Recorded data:
:::::

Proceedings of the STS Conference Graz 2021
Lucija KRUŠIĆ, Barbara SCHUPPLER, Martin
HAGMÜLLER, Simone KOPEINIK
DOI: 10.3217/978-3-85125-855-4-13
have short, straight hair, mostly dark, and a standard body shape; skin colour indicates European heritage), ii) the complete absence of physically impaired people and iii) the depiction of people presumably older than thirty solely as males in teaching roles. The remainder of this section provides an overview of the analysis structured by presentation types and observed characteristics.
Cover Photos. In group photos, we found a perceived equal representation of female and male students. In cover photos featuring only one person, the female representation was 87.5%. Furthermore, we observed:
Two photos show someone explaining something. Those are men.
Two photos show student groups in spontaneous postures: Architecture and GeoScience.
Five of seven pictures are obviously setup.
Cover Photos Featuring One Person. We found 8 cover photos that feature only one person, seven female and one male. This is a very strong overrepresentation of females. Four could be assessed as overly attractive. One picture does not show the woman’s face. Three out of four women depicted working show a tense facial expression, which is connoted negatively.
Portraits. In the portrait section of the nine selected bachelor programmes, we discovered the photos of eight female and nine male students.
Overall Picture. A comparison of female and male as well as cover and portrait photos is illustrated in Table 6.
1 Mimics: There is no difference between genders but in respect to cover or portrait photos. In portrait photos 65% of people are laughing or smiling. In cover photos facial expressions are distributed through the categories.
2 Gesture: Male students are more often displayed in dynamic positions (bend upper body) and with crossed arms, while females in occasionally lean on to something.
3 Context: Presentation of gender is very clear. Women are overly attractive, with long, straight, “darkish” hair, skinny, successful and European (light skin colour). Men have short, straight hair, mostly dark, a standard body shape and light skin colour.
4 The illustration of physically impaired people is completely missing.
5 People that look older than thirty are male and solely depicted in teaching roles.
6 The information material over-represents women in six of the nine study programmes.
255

:::::

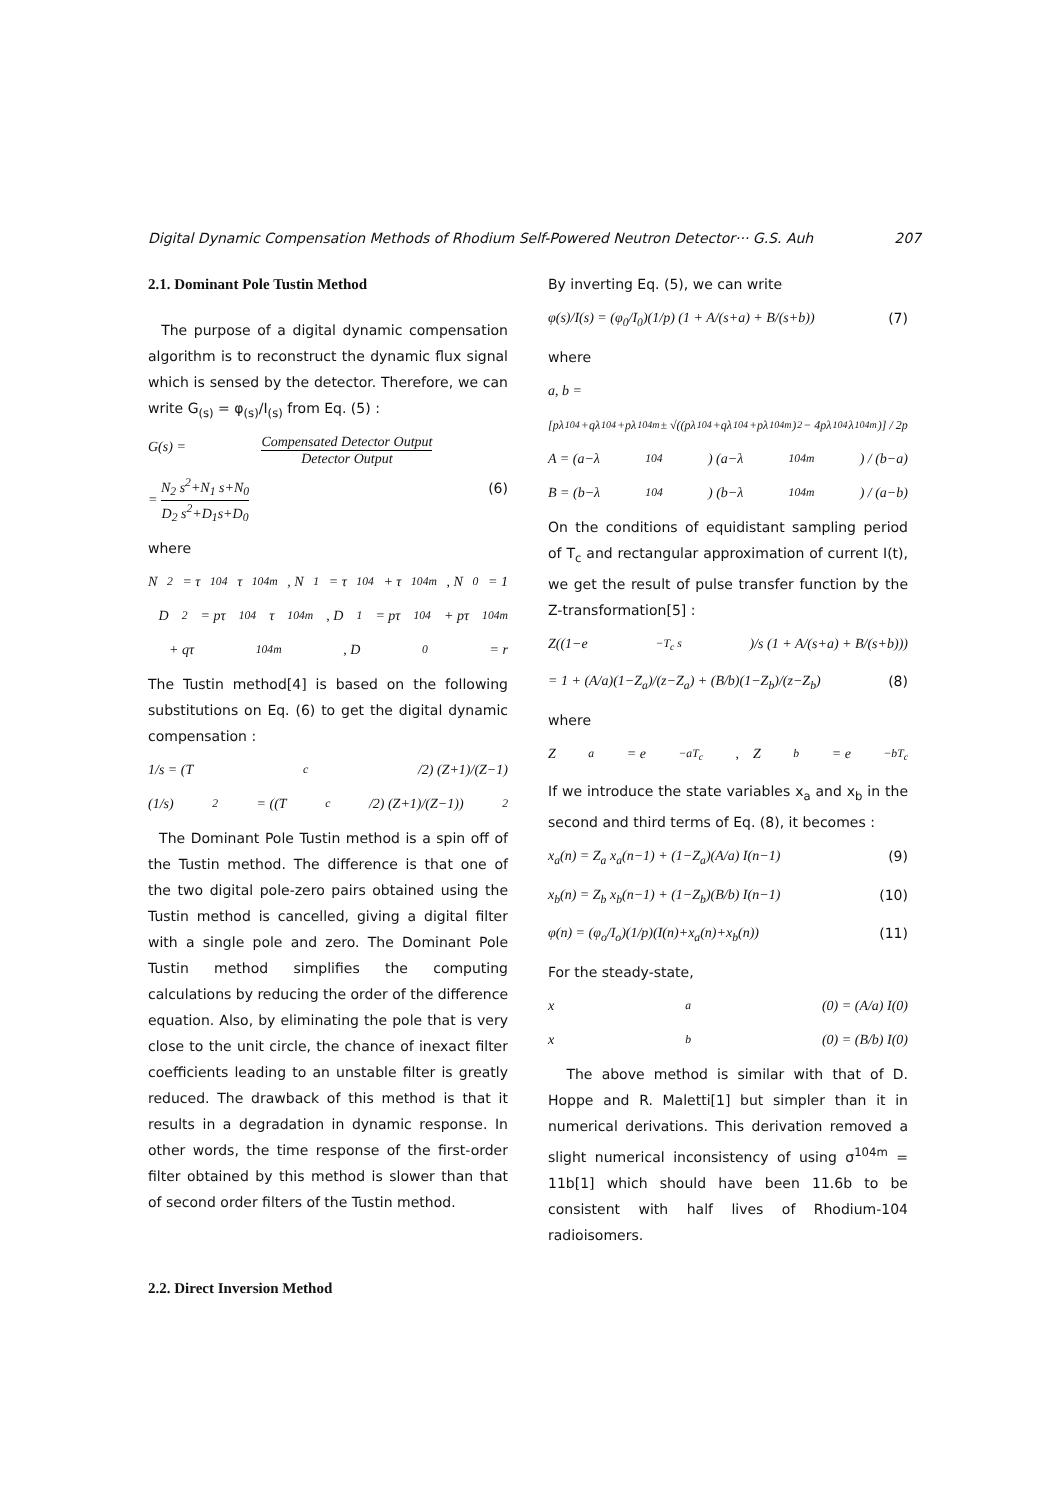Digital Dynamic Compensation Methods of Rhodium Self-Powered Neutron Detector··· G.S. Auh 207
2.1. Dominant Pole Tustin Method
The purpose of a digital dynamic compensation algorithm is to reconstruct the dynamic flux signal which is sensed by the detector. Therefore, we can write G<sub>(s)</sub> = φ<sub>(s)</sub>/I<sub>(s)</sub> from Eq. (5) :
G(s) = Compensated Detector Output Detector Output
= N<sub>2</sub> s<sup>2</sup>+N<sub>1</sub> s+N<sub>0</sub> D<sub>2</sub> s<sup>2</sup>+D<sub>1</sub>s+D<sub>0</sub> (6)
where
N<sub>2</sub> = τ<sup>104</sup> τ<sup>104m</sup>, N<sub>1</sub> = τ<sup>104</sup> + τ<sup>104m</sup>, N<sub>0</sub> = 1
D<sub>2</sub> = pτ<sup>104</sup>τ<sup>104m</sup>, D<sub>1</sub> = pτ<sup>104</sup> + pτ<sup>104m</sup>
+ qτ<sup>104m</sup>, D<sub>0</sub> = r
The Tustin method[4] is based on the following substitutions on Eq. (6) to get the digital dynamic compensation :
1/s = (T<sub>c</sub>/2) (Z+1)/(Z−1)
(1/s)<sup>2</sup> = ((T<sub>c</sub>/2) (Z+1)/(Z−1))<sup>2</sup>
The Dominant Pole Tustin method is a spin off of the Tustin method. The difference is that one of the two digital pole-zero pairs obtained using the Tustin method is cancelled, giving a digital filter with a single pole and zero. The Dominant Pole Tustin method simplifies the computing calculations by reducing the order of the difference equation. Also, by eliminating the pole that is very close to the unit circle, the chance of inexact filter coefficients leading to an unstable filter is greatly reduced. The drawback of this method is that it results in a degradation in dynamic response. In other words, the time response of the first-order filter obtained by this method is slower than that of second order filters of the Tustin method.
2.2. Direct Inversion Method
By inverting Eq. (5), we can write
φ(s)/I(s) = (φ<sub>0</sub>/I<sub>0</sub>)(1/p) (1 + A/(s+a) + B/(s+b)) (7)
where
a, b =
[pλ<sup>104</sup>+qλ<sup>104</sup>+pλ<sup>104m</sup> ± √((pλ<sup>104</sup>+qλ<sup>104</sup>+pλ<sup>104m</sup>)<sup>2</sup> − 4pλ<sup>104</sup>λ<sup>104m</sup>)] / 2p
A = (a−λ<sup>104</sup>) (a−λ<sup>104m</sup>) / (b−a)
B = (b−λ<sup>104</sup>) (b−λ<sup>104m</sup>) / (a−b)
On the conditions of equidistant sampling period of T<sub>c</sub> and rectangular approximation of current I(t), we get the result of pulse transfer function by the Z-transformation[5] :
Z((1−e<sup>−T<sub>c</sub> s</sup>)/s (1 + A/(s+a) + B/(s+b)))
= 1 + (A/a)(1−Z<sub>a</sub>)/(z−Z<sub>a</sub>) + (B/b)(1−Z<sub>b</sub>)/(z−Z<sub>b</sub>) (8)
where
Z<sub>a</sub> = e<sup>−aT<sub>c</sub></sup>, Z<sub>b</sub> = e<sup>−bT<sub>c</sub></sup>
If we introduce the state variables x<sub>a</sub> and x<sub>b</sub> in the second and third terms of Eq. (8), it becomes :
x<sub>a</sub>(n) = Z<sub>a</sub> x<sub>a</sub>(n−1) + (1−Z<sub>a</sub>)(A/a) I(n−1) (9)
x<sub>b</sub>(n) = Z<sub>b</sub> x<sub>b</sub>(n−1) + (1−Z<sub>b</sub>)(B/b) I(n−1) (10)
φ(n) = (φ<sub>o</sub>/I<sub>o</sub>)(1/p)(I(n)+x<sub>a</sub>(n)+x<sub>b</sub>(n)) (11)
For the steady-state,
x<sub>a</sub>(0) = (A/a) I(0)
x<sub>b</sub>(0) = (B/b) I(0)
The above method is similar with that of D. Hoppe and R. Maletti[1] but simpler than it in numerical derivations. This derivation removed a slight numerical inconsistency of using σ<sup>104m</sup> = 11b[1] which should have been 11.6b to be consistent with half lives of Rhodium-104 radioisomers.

:::::

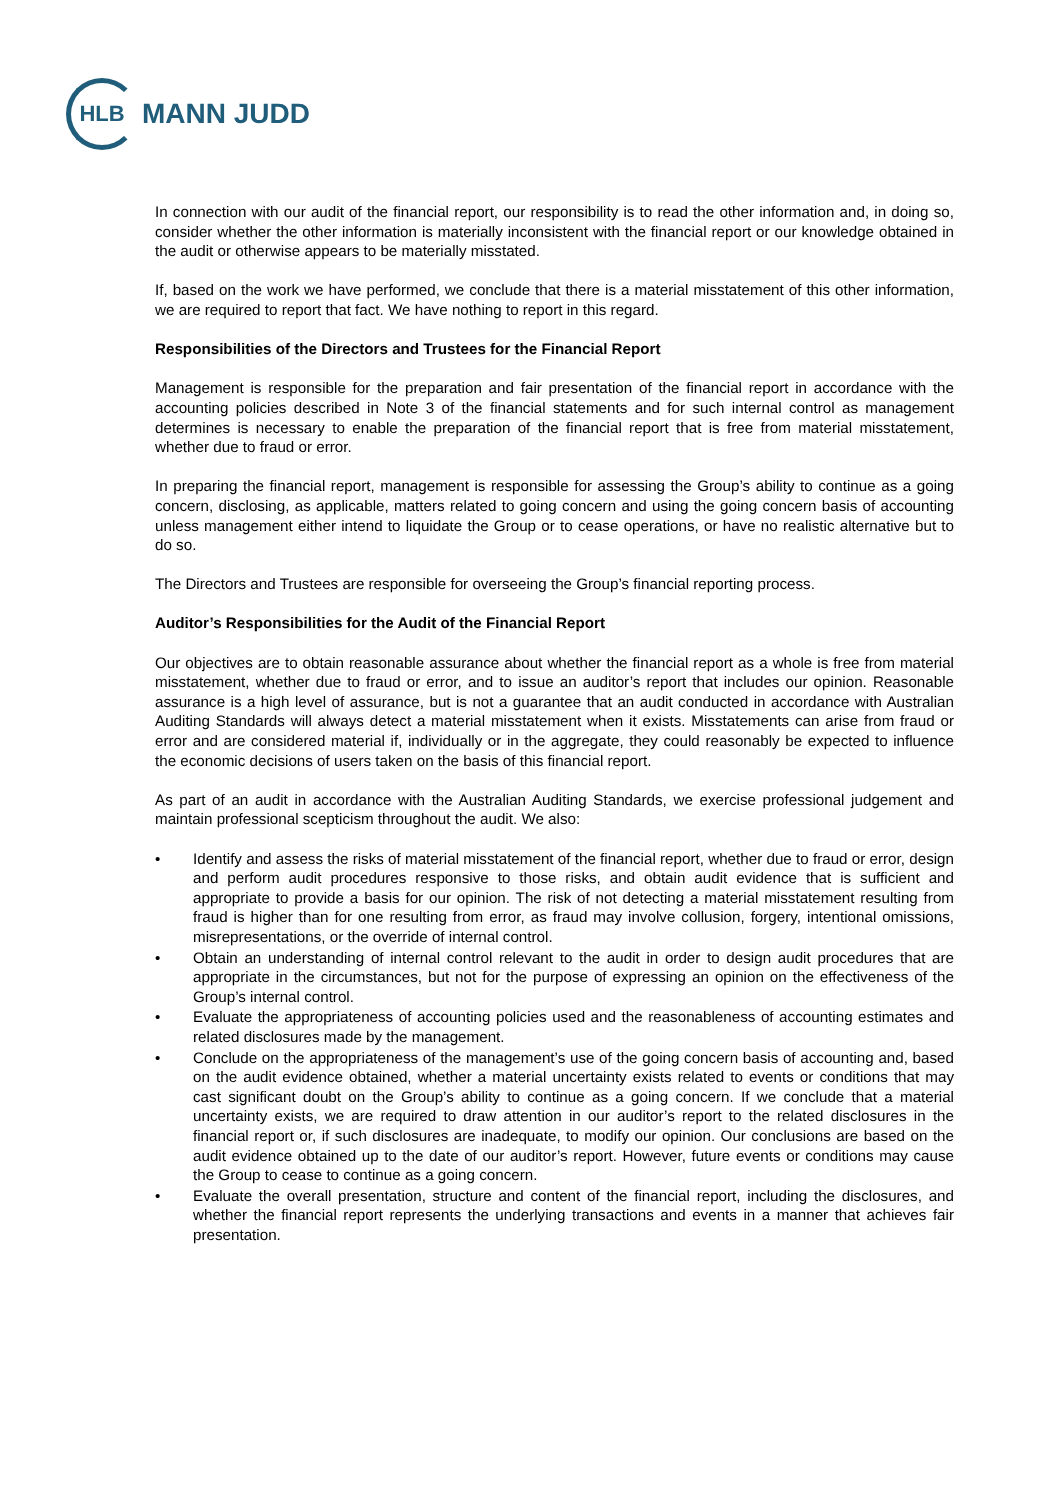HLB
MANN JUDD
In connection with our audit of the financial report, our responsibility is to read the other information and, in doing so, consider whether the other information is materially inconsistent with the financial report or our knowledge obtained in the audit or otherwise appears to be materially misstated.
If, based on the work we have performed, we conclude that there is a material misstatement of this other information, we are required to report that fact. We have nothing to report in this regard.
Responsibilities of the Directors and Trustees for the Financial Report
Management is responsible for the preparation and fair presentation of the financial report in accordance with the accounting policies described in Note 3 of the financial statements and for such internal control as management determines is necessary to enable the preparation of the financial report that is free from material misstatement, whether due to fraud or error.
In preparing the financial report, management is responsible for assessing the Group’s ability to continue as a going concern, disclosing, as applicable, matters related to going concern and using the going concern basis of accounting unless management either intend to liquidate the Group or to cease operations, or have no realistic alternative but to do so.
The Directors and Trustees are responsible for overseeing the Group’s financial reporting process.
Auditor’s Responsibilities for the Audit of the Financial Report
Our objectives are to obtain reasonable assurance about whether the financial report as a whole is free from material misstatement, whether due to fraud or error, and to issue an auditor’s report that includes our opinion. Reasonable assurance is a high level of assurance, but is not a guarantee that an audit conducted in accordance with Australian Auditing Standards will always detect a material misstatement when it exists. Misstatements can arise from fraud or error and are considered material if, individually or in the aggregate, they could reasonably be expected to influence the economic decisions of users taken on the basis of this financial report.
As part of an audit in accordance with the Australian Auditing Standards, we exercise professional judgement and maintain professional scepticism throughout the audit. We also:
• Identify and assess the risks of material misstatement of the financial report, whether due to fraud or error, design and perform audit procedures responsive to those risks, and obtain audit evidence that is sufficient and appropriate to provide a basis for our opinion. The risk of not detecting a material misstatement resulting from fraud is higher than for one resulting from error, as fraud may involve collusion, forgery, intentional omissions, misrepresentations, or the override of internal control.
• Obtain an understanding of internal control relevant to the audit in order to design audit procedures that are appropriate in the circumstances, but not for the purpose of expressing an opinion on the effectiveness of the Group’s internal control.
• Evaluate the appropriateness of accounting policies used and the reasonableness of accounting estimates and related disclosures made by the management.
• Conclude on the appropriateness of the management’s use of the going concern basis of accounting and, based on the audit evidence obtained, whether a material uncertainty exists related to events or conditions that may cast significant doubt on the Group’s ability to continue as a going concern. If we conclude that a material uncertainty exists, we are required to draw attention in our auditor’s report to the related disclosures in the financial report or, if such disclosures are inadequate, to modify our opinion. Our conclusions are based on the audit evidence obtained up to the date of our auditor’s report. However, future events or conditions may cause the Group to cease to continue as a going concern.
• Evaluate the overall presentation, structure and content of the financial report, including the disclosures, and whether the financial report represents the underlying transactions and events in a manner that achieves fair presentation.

:::::

What to produce
Looking at the records above, return exactly the lines from the line with "G(s) = Compensated" to the line with "(1/s)<sup>2</sup> = ((T<sub>c</sub>/2)", both ends included.

Response to the exercise
G(s) = Compensated Detector Output Detector Output
= N<sub>2</sub> s<sup>2</sup>+N<sub>1</sub> s+N<sub>0</sub> D<sub>2</sub> s<sup>2</sup>+D<sub>1</sub>s+D<sub>0</sub> (6)
where
N<sub>2</sub> = τ<sup>104</sup> τ<sup>104m</sup>, N<sub>1</sub> = τ<sup>104</sup> + τ<sup>104m</sup>, N<sub>0</sub> = 1
D<sub>2</sub> = pτ<sup>104</sup>τ<sup>104m</sup>, D<sub>1</sub> = pτ<sup>104</sup> + pτ<sup>104m</sup>
+ qτ<sup>104m</sup>, D<sub>0</sub> = r
The Tustin method[4] is based on the following substitutions on Eq. (6) to get the digital dynamic compensation :
1/s = (T<sub>c</sub>/2) (Z+1)/(Z−1)
(1/s)<sup>2</sup> = ((T<sub>c</sub>/2) (Z+1)/(Z−1))<sup>2</sup>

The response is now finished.